Flood warnings have been issued in the south eastern United States in the wake of Hurricane Matthew – with officials cautioning that more people could be killed as rivers swell over their banks following torrential rains which have battered the coastal states.
In the US at least 19 people have been killed by the Atlantic storm with 1,000 killed in the Caribbean nation of Haiti. Winds of 145mph hit Haiti causing devastation in the south-west of the country. However, the hurricane slowed as it buffeted the eastern coast of the US.
On Sunday (9 October) Matthew was downgraded to a post-tropical cyclone, but in North Carolina, Governor Pat McCory has said the hurricane still poses a deadly threat. "Hurricane Matthew is off the map, but it is still with us and it is still deadly," he said.
Five people have been reported missing in North Carolina, the most northerly US state hit by the hurricane. Eight people were known to have died there so far.
With rivers expected to swell to record levels the National Weather Service said "life-threatening flooding," will continue on Monday 10 October over eastern portions of the state.

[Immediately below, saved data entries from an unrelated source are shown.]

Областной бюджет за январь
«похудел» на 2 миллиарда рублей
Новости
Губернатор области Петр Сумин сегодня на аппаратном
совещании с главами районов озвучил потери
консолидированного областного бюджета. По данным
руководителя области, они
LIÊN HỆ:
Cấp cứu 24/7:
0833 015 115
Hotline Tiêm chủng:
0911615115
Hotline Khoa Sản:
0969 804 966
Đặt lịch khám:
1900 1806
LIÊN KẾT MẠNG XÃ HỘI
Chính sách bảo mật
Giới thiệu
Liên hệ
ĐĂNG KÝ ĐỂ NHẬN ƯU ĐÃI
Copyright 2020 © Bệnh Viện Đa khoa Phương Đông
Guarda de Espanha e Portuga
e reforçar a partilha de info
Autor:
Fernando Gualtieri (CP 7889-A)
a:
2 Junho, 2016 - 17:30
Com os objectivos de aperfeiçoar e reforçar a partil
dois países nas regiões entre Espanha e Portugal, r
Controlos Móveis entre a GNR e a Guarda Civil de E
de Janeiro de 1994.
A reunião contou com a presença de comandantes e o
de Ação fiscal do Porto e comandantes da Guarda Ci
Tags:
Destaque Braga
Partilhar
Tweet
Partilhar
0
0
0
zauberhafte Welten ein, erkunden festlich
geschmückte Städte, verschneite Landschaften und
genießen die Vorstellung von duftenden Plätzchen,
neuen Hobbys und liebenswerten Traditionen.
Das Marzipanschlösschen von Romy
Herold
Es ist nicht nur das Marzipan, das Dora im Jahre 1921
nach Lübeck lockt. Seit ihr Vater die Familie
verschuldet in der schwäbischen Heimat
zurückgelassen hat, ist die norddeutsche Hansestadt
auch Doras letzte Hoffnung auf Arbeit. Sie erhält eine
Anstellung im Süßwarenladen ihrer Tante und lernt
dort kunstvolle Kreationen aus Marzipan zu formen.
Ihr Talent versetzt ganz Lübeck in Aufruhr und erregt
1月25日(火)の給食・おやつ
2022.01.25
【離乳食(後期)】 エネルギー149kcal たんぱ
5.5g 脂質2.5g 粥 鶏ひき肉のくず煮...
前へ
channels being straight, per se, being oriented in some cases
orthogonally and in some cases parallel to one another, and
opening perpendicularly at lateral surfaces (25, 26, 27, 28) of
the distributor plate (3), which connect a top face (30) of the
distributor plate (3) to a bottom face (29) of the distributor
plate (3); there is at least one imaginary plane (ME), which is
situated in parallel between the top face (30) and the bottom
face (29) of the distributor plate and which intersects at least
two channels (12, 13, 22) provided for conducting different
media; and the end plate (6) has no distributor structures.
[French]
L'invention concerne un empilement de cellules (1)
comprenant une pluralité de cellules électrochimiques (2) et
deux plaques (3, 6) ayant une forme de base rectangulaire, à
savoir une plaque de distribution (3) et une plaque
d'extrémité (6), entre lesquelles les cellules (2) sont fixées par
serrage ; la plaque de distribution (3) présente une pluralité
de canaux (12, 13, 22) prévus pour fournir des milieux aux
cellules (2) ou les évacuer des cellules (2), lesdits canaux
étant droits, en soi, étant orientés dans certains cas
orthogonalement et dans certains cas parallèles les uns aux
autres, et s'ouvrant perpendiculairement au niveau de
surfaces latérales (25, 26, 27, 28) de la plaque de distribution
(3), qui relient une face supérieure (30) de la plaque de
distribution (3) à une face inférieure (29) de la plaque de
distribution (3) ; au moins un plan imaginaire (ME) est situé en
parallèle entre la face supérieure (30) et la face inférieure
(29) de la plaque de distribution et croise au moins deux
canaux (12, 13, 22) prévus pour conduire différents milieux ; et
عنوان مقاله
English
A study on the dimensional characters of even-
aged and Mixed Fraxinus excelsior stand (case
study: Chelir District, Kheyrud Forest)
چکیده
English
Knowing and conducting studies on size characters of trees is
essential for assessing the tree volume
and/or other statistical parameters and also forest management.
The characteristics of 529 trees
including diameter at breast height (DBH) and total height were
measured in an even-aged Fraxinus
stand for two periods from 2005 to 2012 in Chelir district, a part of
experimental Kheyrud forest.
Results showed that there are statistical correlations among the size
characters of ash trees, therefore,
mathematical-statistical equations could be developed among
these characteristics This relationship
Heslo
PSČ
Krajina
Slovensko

A total of 255 water rescue calls have been made over the course of the disaster and 701 people rescued in North Carolina.
Across Florida, Georgia, North and South Carolina and Virginia power has mostly been restored after 1.6 million people were hit by blackouts in the wake of the storm. Rescue workers and volunteers have continued tp clear streets of downed trees, abandoned vehicles and other debris in the wake of the storm.
In Florida, the authorities are preparing to reopen schools. Florida Governor Rick Scott announced that the National Guard would help. However, many affected remained closed on Monday (10 October), he added.
In a statement released on Sunday (9 October), Scott said it was crucial that students get back to school as quickly as possible, particularly those who receive their only real meals there.
The governor said the state's full resources have been offered to school districts for clean-up, repairs and issues with damaged buses.